Unable to get the story out of my head, I began tracking down newspapers from the time, in archives in Beijing, Shanghai, Hong Kong and London. I learned that the investigation had been jointly handled by the Peking police and a British detective working in China, a unique occurrence and a potentially fascinating collaboration between a senior Chinese and a European detective. Some papers tantalisingly hinted at official interference in the investigation by the British Legation—a desperate attempt to save face by His Majesty’s government in the Far East. The reports of Pamela’s autopsy confirmed that this was a particularly nasty murder, one that had set both the Chinese and foreign rumour mills of Peking working overtime, and sparked paroxysms of fear in a city already jittery about an attack by the surrounding Japanese.
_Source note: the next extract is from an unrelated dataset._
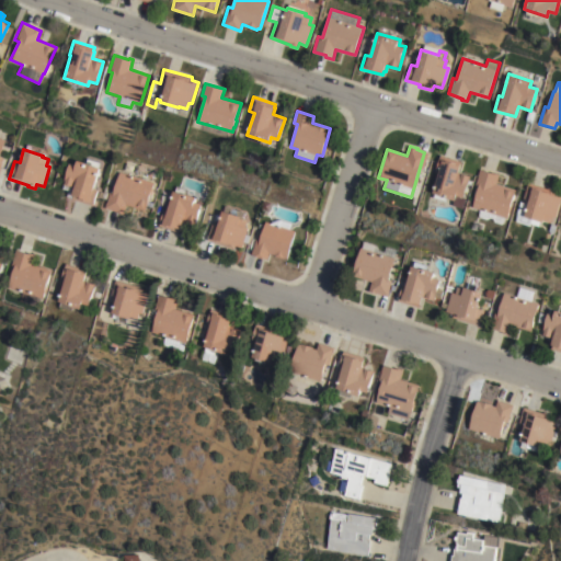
[(446,202),(433,198),(434,194),(432,194),(439,169),(435,168),(439,156),(461,162),(458,172),(470,175),(464,197),(456,195),(455,201),(447,198),(446,202)]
Pamela’s was one murder that seemed to presage thousands; an outrage in a city braced for much worse to follow.
All the details around the murder case were intriguing: an eccentric father with a colourful past, fox spirits running riot at night in the old Tartar City of Peking, the suggestion of illicit sex, a whiff of opium, whispers of scandal, a previously rarely mentioned underclass of criminal and corrupt foreigners in the city, the purposeful obfuscation by pompous British diplomats and the terrible lack of final justice in the case. All taking place against a backdrop of a doomed China slipping inexorably into wholesale war, which was followed by the drawing tight of the bamboo curtain under Mao. Pamela Werner had been forgotten by everyone a long time ago, it seemed.
It was when I came across a photo of her, on a cold morning in the British Library’s newspaper archives in north London, that I knew her story had to be told. I started writing. And then, by chance, while tying up the loose ends of some research in Britain’s National Archive at Kew, I stumbled across an uncatalogued file in one of several dozen boxes of random correspondence sent from Peking during the years 1941–45. The letters in the file had been recorded, acknowledged, filed and forgotten. There were some 150 pages of close type, with handwriting added by the author in the margins.
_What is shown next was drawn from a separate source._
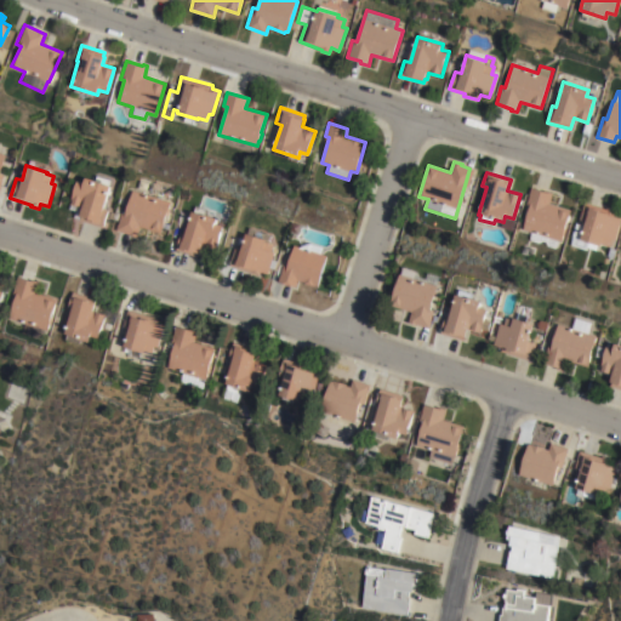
[(78,220),(81,209),(69,204),(77,181),(84,183),(85,178),(112,187),(104,209),(108,210),(102,228),(78,220)]
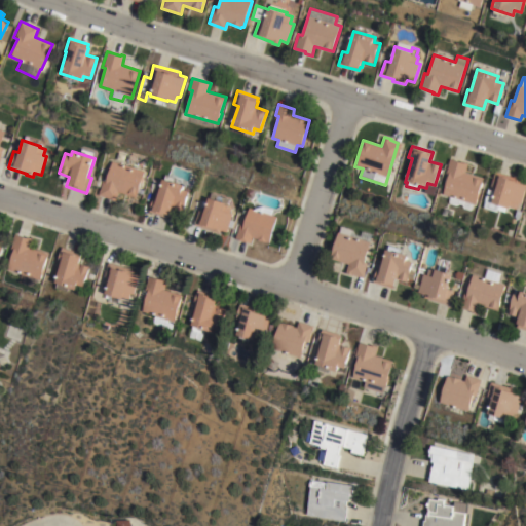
[(474,203),(471,211),(447,203),(449,196),(442,194),(449,171),(446,171),(449,159),(467,164),(465,173),(483,178),(475,203),(474,203)]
It took a while to work out what it all was: the details of the private investigation E. T. C. Werner had conducted after the official one was halted. Peking was by then occupied by the Japanese, yet Werner’s search uncovered more than the detectives had found; it answered questions that they had been unable to, settling nagging doubts and bringing more to light than the official inquest ever did. It took these lost letters of Werner’s to bring Pamela’s murder into focus for me.
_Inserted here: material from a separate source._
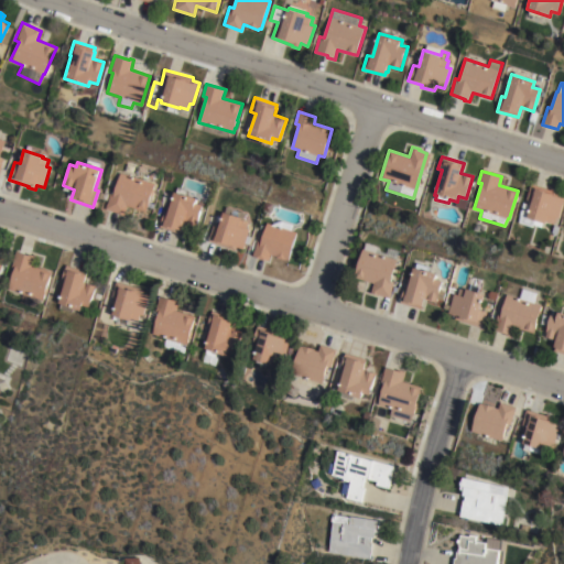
[(147,212),(126,205),(122,216),(105,210),(110,193),(114,194),(120,172),(155,183),(149,203),(154,205),(153,208),(148,207),(147,212)]
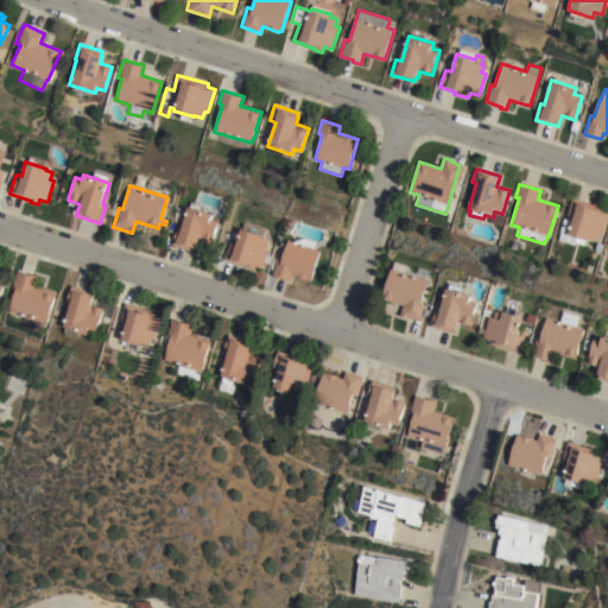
[(572,195),(603,206),(601,211),(607,213),(607,217),(602,236),(599,235),(596,241),(589,239),(588,241),(586,240),(584,246),(558,236),(572,195)]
In the course of writing this book I travelled to the foreign treaty ports where Werner once served; to the backstreets of Shanghai’s Frenchtown, where so many of the accused and guilty fled; and to Tianjin (Tientsin), where Pamela had gone to boarding school and where other scandals dwelt. Naturally I spent time in Beijing attempting to penetrate the increasingly glitzy and modern exterior of the Chinese capital, looking for traces of that prewar, prerevolutionary city—the former Legation Quarter, the once infamous Badlands, the
hutong
of the old Tartar City and the Fox Tower. Remarkably, most of the key locations in Pamela’s life and story remain, despite the massive disruption and construction in Beijing in the past three decades. I made contact with the few remaining people around the world who remembered Pamela. I rechecked every false scent and misguided trail, every officious injunction from the British authorities.
I came to agree with Werner’s conclusion, and I reconstructed the events of his daughter’s final night, in the chapter ‘Invitation to a Party,’ using his findings. From the start, I thought it important that Pamela Werner not be forgotten, and that some sort of justice, however belated, be awarded her.